Arrivé au bout du frère spirituel d'Heavy Rain, créé par le même studio Quantic Dream et son bon vieux PDG français David Cage, j'en viens à penser que le film interactif, sujet cher aux yeux du dernier cité, a de longues années devant lui. Voilà des années que le jeu vidéo tend à se soucier plus de la forme que du fond, privilégiant énormément l'aspect visuel et scénaristique au détriment du gameplay, il existe quelques exceptions mais la tendance est à "l'évolution" et l'élargissement des horizons anciennement prédéfinis par les aînés des nouveaux développeurs. Malheureusement me direz-vous. Il faut bien évidemment remettre les points sur les "i", je n'ai absolument rien contre le fait de proposer quelque chose de différent, il faut bien évidemment de tout pour faire un monde.
Le problème de Beyond : Two Souls ? C'est qu'il fait maladroitement ce qu'il est censé mettre en avant. A l'instar d'un Heavy Rain pas franchement folichon mais dont j'ai apprécié la découverte et l'expérience interactive qu'il proposait, le scénario de Beyond s'avère décousu au possible. La chronologie désordonnée, visant à inter-mêler le présent aux flashbacks donne au final peu de relief à une narration qui ne retrouve jamais son second souffle, aucunement épaulée par la succession des événements et dont les ellipses béantes qui la parsèment nuisent grandement à l'immersion.
L'histoire reste néanmoins correcte, fortement aidée par la prestation d'Ellen Page qui interprète magnifiquement bien Jodie Holmes et certains choix influent également sur la fin du jeu, bien qu'on aurait aimé plus d'embranchements scénaristiques. Le scénario aborde de nombreux thèmes chers au commun des mortels que nous sommes tels que le sentiment d'appartenance, la xénophobie, l'Hubris, la Frontière, la solitude, la remise en question des principes fondamentaux de l'existence, la mort, etc. Tout un florilège de thèmes pour la plupart bien traités dans le jeu.
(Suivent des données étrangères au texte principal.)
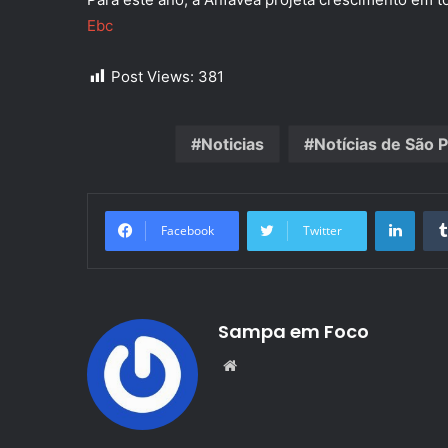
Ebc
Post Views:
381
Noticias
Notícias de São 
Linke
Facebook
Twitter
Sampa em Foco
Website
Bon,je ne vois vraiment pas l'utilité de parler du gameplay mais il le faut : ne s’extirpant jamais de la facilité absolue, on est d'autant plus convaincus par la volonté des développeurs de rapprocher le plus possible Beyond d'un film tant les phases de gameplay sont poussives, grandement inondées de mouvements de caméra intempestifs. Franchement, ça donne le tournis. Ensuite il y a l'esprit qui accompagne Ellen Page, qu'on peut contrôler afin de sortir Jodie de certaines situations critiques. On se dit qu'il y a quand même des côtés positifs : pouvoir influer sur l'environnement par le biais d'Aiden -l'esprit qui accompagne Jodie- mais lors des phases de recherche, il n'y a rien de tel pour chopper une migraine tant les mouvements sont mal maîtrisés et la caméra, encore une fois, à l'ouest.
A vouloir être un film interactif à part entière, Beyond remplit cependant le cahier des charges graphique, certaines scènes étant d'une beauté rare et il faut reconnaître qu'il fourmille de petites idées bienvenues par phases d'immersion - rapidement déconstruite à coups de flashbacks ou autres avancées dans le temps- comme le chapitre où Jodie se retrouve SdF.
En conclusion, il reste énormément de progrès à faire afin de pouvoir démontrer tout le potentiel des films interactifs que l'on veut nous vendre. Il faut très certainement dépasser les préjugés qui visent à faire croire qu'un film interactif tel que Beyond ne peut s'embarrasser d'un gameplay plus étoffé. Cependant on peut lui reconnaître un certain effort en la matière, les QTE n'étant pas le seul aspect du gameplay, contrairement à son aîné Heavy Rain. Je le conseille néanmoins à ceux qui ont adoré ce dernier tout autant qu'aux fans d'Ellen Page qui y trouveront très certainement leur compte. Pour les autres, passez votre chemin.